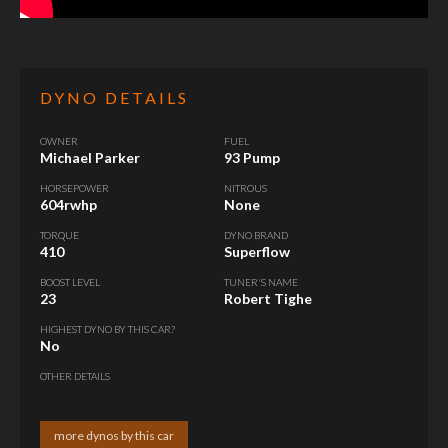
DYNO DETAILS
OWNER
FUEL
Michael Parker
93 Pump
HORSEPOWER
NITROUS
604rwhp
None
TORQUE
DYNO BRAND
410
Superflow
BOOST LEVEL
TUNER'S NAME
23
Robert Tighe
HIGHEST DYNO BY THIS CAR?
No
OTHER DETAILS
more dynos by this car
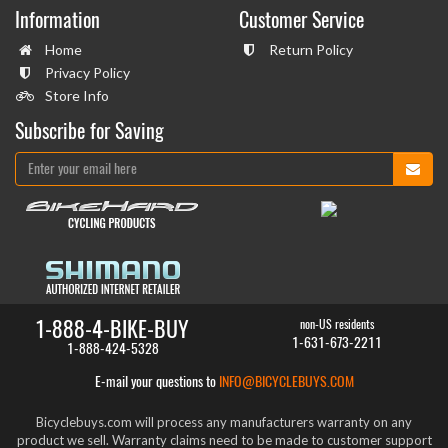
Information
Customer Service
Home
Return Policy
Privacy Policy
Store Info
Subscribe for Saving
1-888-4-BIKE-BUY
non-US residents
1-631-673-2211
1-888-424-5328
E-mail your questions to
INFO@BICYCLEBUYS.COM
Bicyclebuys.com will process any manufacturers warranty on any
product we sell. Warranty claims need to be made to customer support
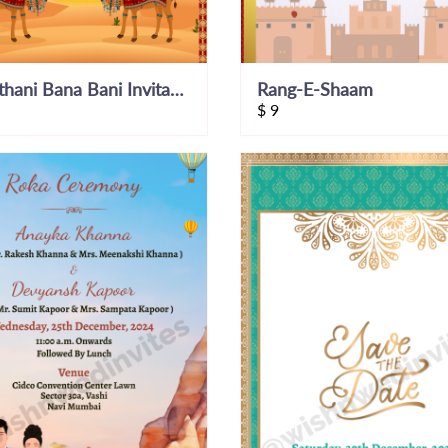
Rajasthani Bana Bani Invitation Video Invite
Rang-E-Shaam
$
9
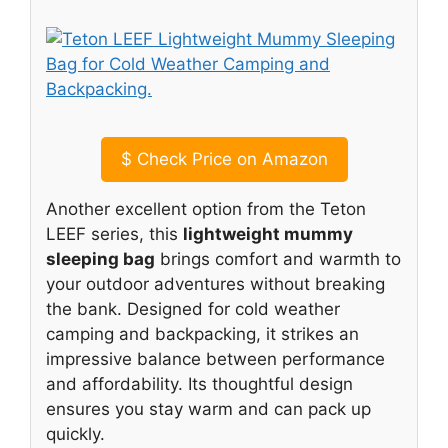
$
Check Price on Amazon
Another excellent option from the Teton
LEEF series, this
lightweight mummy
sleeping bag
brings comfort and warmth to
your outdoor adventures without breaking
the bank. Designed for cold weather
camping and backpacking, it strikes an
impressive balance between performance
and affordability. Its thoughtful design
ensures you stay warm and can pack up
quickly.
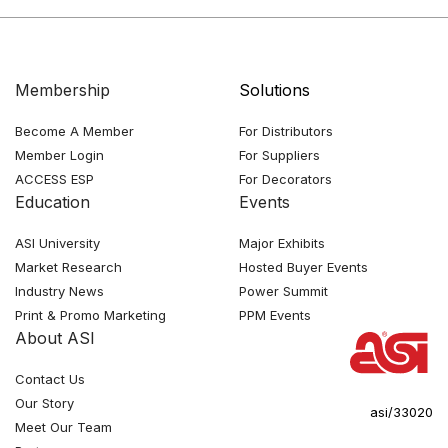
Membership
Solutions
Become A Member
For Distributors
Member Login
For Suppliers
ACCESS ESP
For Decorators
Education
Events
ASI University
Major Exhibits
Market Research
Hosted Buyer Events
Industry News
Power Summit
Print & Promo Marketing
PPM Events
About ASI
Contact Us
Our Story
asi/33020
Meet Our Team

******************************

Exercise prompt: Please copy, exactly as written, the lines from the one that contains "your outdoor adventures without breaking" through the end of the records, both ends included. Do not include the pictures.

Output of the task:
your outdoor adventures without breaking
the bank. Designed for cold weather
camping and backpacking, it strikes an
impressive balance between performance
and affordability. Its thoughtful design
ensures you stay warm and can pack up
quickly.
Membership
Solutions
Become A Member
For Distributors
Member Login
For Suppliers
ACCESS ESP
For Decorators
Education
Events
ASI University
Major Exhibits
Market Research
Hosted Buyer Events
Industry News
Power Summit
Print & Promo Marketing
PPM Events
About ASI
Contact Us
Our Story
asi/33020
Meet Our Team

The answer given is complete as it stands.